# Lesson 7 Independence

## Motivating Example

Many gamblers believe that after a string of losses, they are “due” for a win. Consider a gambler who repeatedly bets on reds in roulette, an event with probability \(18 / 38 \approx 0.474\). The ball has not landed in a red pocket on any of the last 4 spins of the wheel. Does this make it more likely that he will win on the next spin?

This is really a conditional probability question in disguise.
We want to know the probability that the ball will land in a
red pocket on the 5th spin, *given* that it did not land in a
red pocket on any of the first 4 spins:
\[ P(\text{red on 5th spin}\ |\ \text{not red on first 4 spins}). \]

## Theory

To verify that the two probabilities are *exactly* the same, we
do the calculation:

\[\begin{align*} P(\text{red on 5th spin}\ |\ \text{not red on first 4 spins}) &= \frac{P(\text{not red on first 4 spins} \textbf{ and } \text{red on 5th spin}) }{P(\text{not red on first 4 spins})} \\ &= \frac{ 20^4 \cdot 18 \big/ 38^5 }{20^4 \big/ 38^4} \\ &= \frac{18}{38}. \end{align*}\]

We see that the conditional probability is \(18 / 38\), which is the same as the probability that the 5th
spin is red if we did not know the outcome of the first 4 spins.

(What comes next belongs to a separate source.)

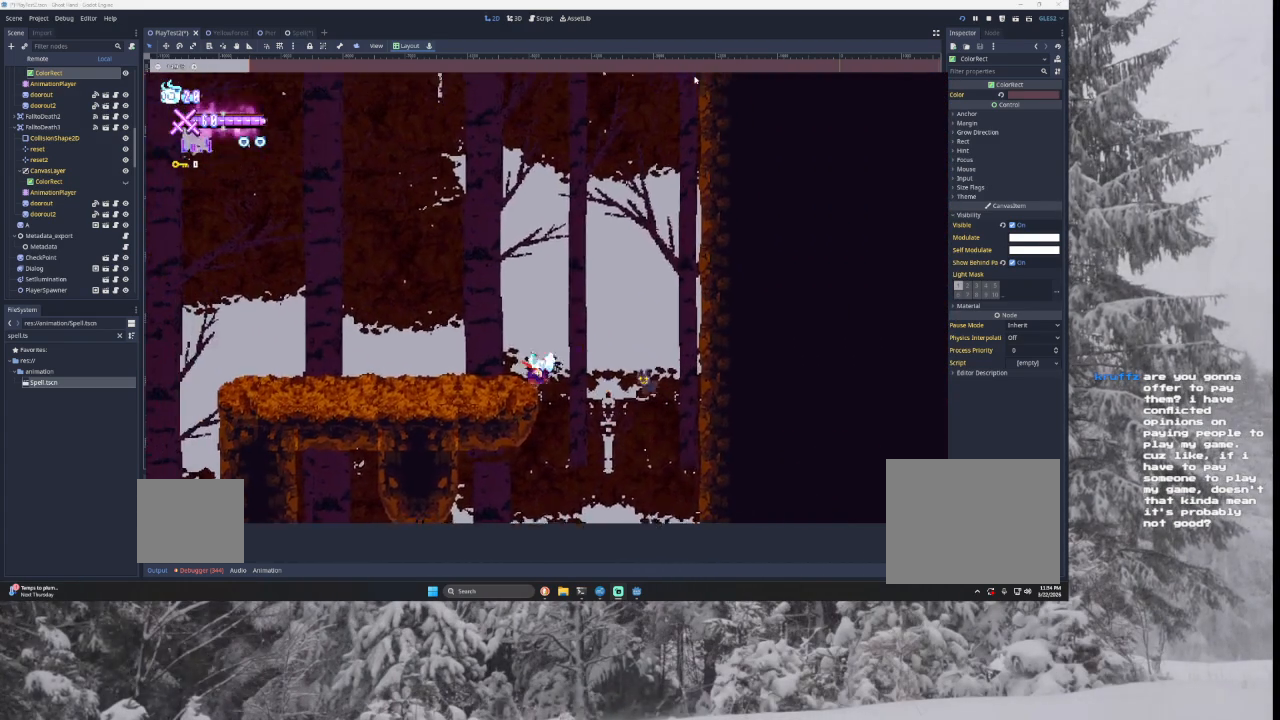
{"buttons": [], "left_stick": "left", "right_stick": "center", "events": [[133, "TRIANGLE", "up"]]}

In mathematical notation,
\[\begin{align*}
P(\text{red on 5th spin}\ |\ \text{not red on first 4 spins}) &= P(\text{red on 5th spin})
\end{align*}\]
When conditioning on one event (e.g., “not red on first 4 spins”) does not change the probability
of another event (e.g., “red on 5th spin”), we say that the two
events are **independent**. In this case, whether the gambler wins on the 5th spin is
independent of the fact that he has lost each of the last 4 spins. The folk belief that one is
“due” for a win after a series of losses is plain wrong and is known as the **gambler’s fallacy**.

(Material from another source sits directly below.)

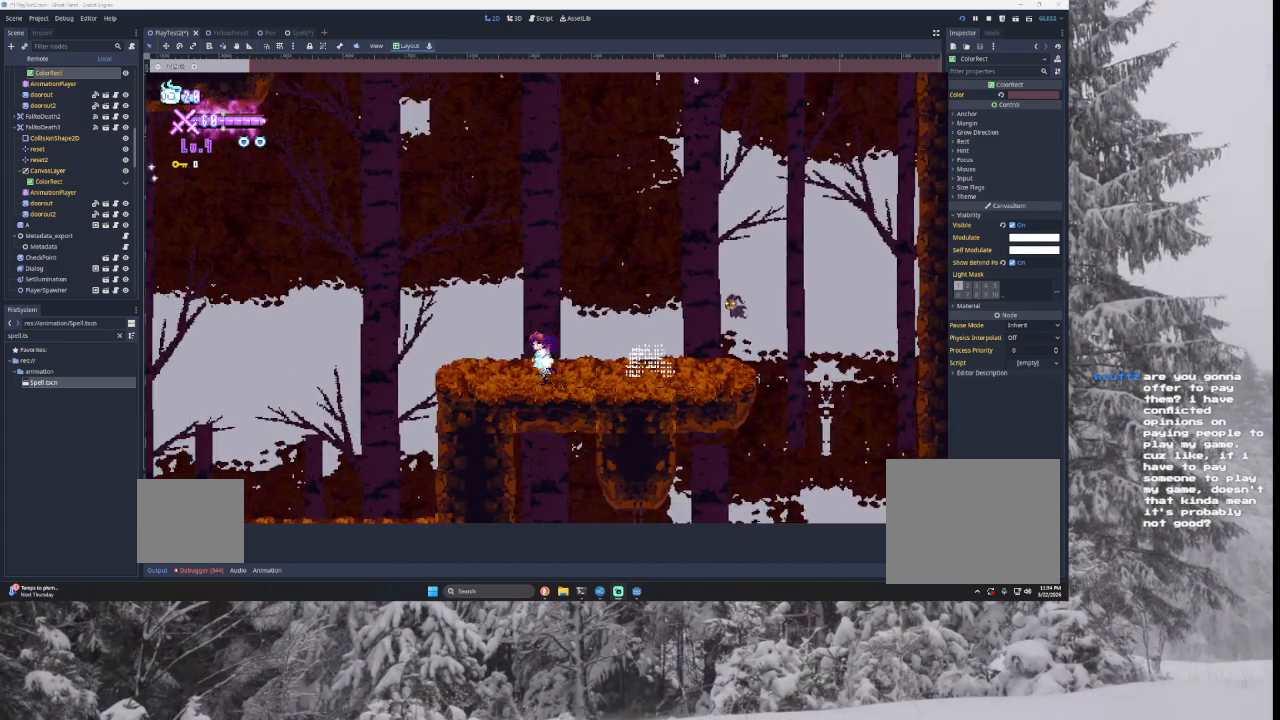
{"buttons": [], "left_stick": "left", "right_stick": "center", "events": [[100, "TRIANGLE", "down"], [300, "TRIANGLE", "up"]]}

**Definition 7.1 (Independence)**Two events \(A\) and \(B\) are said to be

**independent**if the \[\begin{equation} P(B | A) = P(B). \tag{7.1} \end{equation}\]

**Theorem 7.1**Two events \(A\) and \(B\) are independent if and only if their probabilities multiply: \[\begin{equation} P(A \textbf{ and } B) = P(A) P(B). \tag{7.2} \end{equation}\]

*Proof. * First, we assume (7.1) and show that (7.2) holds:
\[\begin{align*}
P(A \textbf{ and } B) &= P(A) P(B | A) & \text{by the Multiplication Rule} \\
&= P(A) P(B) & \text{by assumption}.
\end{align*}\]

Here is an example that combines several concepts from the past few lessons.

**Example 7.1**You and a fellow castaway are stranded on a desert island, playing dice for the last banana. Two dice will be rolled. If the biggest number is 1, 2, 3, or 4, then Player 1 wins. If the biggest number is 5 or 6, then Player 2 wins. Would you rather be Player 1 or Player 2?

*Solution.*Player 2 has a \(20/36 = 0.5556\) chance of winning. Here’s why: \[\begin{align*} P(\text{biggest number is 5, 6}) &= 1 - P(\text{biggest number is 1, 2, 3, 4}) \\ &= 1 - P(\text{1st die is 1, 2, 3, 4} \textbf{ and } \text{2nd die is 1, 2, 3, 4}) \\ &= 1 - \frac{4}{6} \cdot \frac{4}{6}\ \ \text{(by independence)} \\ &= 1 - \frac{16}{36} \\ &= \frac{20}{36} \end{align*}\]

## Examples

- One card is dealt off the top of a well-shuffled deck of cards. Is the event that the card is a heart independent of the event that the card is an ace?
- Two cards are dealt off the top of a well-shuffled deck of cards. Is the event that the first card is a heart independent of the event that the second card is a heart?
- In the dice game Yahtzee, five dice are rolled. The outcomes of the five dice are independent. What is the probability of rolling a “Yahtzee” (i.e., when all five dice show the same number)?